Moar Like This Newsweek Article on the Bible, Please

I think I’m in love with Newsweek. Seriously. Seeing a major national magazine carry an article exposing the Bible as the flawed book written and cobbled together by fallible human beings, full of interpolations and mistakes, is outstanding. Seeing it carry such an article without a sugar coating – amazing.

If you haven’t yet, go read Kurt Eichenwald’s intriguing exposé. Here’s a taste for ye:

No television preacher has ever read the Bible. Neither has any evangelical politician. Neither has the pope. Neither have I. And neither have you. At best, we’ve all read a bad translation—a translation of translations of translations of hand-copied copies of copies of copies of copies, and on and on, hundreds of times.

About 400 years passed between the writing of the first Christian manuscripts and their compilation into the New Testament. (That’s the same amount of time between the arrival of the Pilgrims on the Mayflower and today.) The first books of the Old Testament were written 1,000 years before that. In other words, some 1,500 years passed between the day the first biblical author put stick to clay and when the books that would become the New Testament were chosen. There were no printing presses beforehand or until 1,000 years later. There were no vacuum-sealed technologies to preserve paper for centuries. Dried clay broke, papyrus and parchment crumbled away, primitive inks faded.

Back then, writings from one era could be passed to the next only by copying them by hand. While there were professional scribes whose lives were dedicated to this grueling work, they did not start copying the letters and testaments about Jesus’s time until centuries after they were written. Prior to that, amateurs handled the job.

And that’s not even the bit that had the fundies screaming for blood, folks. That’s just one of the many bits that made me sit up and go, “Damn, that Kurt fellow is absolutely right. Interesting!”

In other news, I’m actually reading this bloody book right now. I’m in Exodus at the moment, and cringing every three seconds at how bad it is. It’s not just the moral monstrosity that is the Old Testament god.* It’s not merely the assholishness of the patriarchs. It’s the fact the damned thing is so atrociously writ.** You can tell it’s cobbled-together bits of various sources. You don’t even have to be a scholar to see that. There’s endless repetition that isn’t even poetic. There’s conflicting accounts of the same event, yet purportedly written by a single individual. There’s the sudden segues into genealogies in the midst of stories, which basically look like they’ve been crowbarred in after the fact. And so much more!

Image shows an open Bible with the conflicting verses 6:19-20 and 7:2-3 of Genesis printed over the top. Caption says, "Go home, Bible. You're drunk."

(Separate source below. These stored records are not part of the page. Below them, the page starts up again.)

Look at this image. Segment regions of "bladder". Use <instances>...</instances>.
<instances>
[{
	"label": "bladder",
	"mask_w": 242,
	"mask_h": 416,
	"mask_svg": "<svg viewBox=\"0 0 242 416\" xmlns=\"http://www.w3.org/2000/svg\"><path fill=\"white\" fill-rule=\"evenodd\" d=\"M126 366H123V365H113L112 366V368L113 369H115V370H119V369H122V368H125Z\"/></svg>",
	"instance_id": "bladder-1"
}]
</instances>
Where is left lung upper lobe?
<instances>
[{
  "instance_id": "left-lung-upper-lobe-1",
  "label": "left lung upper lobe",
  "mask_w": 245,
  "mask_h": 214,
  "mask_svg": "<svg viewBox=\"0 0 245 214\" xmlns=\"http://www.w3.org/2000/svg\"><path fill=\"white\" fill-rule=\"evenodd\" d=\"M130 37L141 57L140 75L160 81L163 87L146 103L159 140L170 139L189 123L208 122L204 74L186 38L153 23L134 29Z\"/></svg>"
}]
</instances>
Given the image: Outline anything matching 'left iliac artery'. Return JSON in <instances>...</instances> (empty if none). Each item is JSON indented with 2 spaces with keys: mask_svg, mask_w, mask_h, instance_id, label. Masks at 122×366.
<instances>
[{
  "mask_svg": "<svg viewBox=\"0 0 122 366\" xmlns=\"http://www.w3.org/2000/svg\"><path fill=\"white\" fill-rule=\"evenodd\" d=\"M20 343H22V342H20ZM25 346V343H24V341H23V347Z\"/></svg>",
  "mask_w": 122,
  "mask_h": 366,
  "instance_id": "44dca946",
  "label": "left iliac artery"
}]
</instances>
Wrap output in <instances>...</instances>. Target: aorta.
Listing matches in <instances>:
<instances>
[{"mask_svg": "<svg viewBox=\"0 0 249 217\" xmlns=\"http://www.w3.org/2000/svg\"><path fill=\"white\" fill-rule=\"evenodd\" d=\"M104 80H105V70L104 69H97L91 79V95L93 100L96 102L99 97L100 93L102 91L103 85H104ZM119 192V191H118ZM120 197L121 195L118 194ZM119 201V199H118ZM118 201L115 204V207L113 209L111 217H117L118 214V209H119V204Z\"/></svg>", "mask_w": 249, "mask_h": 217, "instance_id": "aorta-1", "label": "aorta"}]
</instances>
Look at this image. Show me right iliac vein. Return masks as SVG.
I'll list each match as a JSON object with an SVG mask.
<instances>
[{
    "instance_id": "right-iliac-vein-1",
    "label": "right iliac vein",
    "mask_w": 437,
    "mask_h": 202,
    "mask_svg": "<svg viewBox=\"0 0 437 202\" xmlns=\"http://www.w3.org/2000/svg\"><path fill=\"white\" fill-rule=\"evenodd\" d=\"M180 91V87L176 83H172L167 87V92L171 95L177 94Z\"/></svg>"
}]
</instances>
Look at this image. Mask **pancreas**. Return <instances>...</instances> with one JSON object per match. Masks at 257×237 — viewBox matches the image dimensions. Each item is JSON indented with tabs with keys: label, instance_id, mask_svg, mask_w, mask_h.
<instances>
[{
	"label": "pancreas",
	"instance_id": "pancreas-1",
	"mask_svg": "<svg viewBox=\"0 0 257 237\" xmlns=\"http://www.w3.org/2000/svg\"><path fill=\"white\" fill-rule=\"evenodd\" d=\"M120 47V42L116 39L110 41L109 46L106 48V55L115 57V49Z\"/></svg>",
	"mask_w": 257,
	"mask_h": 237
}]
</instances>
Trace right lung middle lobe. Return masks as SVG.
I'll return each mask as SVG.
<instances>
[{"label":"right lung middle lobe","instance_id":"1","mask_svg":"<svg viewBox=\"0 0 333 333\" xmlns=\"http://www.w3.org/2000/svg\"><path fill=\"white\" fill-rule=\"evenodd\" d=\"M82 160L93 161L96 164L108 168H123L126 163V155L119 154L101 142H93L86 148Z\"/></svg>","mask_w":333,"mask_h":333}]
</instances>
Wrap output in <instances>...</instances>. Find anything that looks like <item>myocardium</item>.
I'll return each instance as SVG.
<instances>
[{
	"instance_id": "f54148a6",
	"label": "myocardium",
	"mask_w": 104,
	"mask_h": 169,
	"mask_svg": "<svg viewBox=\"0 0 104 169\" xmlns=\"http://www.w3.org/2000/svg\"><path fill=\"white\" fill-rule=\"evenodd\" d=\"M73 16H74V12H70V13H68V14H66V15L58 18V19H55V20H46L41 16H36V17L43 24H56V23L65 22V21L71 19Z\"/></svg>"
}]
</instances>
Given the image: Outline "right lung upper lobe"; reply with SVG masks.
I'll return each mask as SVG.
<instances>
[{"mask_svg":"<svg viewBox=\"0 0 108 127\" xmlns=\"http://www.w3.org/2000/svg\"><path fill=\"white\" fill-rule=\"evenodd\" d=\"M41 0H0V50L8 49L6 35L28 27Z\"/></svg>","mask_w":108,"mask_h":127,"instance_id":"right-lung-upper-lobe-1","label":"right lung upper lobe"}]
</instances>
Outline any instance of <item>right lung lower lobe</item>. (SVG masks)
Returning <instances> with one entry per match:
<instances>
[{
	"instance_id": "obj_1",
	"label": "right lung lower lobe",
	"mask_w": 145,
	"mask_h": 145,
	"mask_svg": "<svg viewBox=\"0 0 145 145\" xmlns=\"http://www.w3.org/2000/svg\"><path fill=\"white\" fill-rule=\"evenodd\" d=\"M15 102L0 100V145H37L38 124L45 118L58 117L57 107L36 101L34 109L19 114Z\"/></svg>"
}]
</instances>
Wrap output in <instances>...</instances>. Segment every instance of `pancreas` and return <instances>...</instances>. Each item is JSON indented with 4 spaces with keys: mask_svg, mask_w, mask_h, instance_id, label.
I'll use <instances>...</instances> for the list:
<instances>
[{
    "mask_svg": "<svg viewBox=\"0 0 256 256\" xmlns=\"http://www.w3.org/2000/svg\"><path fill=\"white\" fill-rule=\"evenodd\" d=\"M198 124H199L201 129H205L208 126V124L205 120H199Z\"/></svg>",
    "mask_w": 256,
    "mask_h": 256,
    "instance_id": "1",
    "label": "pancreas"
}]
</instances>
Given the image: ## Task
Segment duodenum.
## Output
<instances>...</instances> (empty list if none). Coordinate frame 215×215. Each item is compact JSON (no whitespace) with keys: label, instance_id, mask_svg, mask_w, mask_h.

There’s squeamish euphemisms, too. I finally found out what “place your hand beneath my thigh” means. It’s basically dudes saying, “grab my circumcised dick, son, and swear to me!” I can’t wait to talk to the next blue-nosed fundie about this during an argument about smut in modern literature.

There are a couple of poignant bits here and there, a few nice turns of phrase, a few things that with a lot of polish can be told as actual stories, and the Genesis creation tales (both of them) are quite nice in places. But overall, it’s not that great. Infallible, fuck no. Amenable to being taken literally? Only if you’re willing to duct tape and zip tie your brain and leave it locked in a closet as far as this book is concerned. The greatest work of literature of all time? Oh, puh-leeze. The source of all morality? Dude, if that’s where your morals come from, stay the hell away from me.

Reading it has led to another project idea, however, so I don’t feel I’m wasting my time. Much. I merely skim the begat bits. And I’m mostly just reading it in fits and snatches whilst waiting for other things to happen, so that’s a little bit of all right, then. Besides, I can hardly wait to see what horrors await me in the chapters virtually no one reads.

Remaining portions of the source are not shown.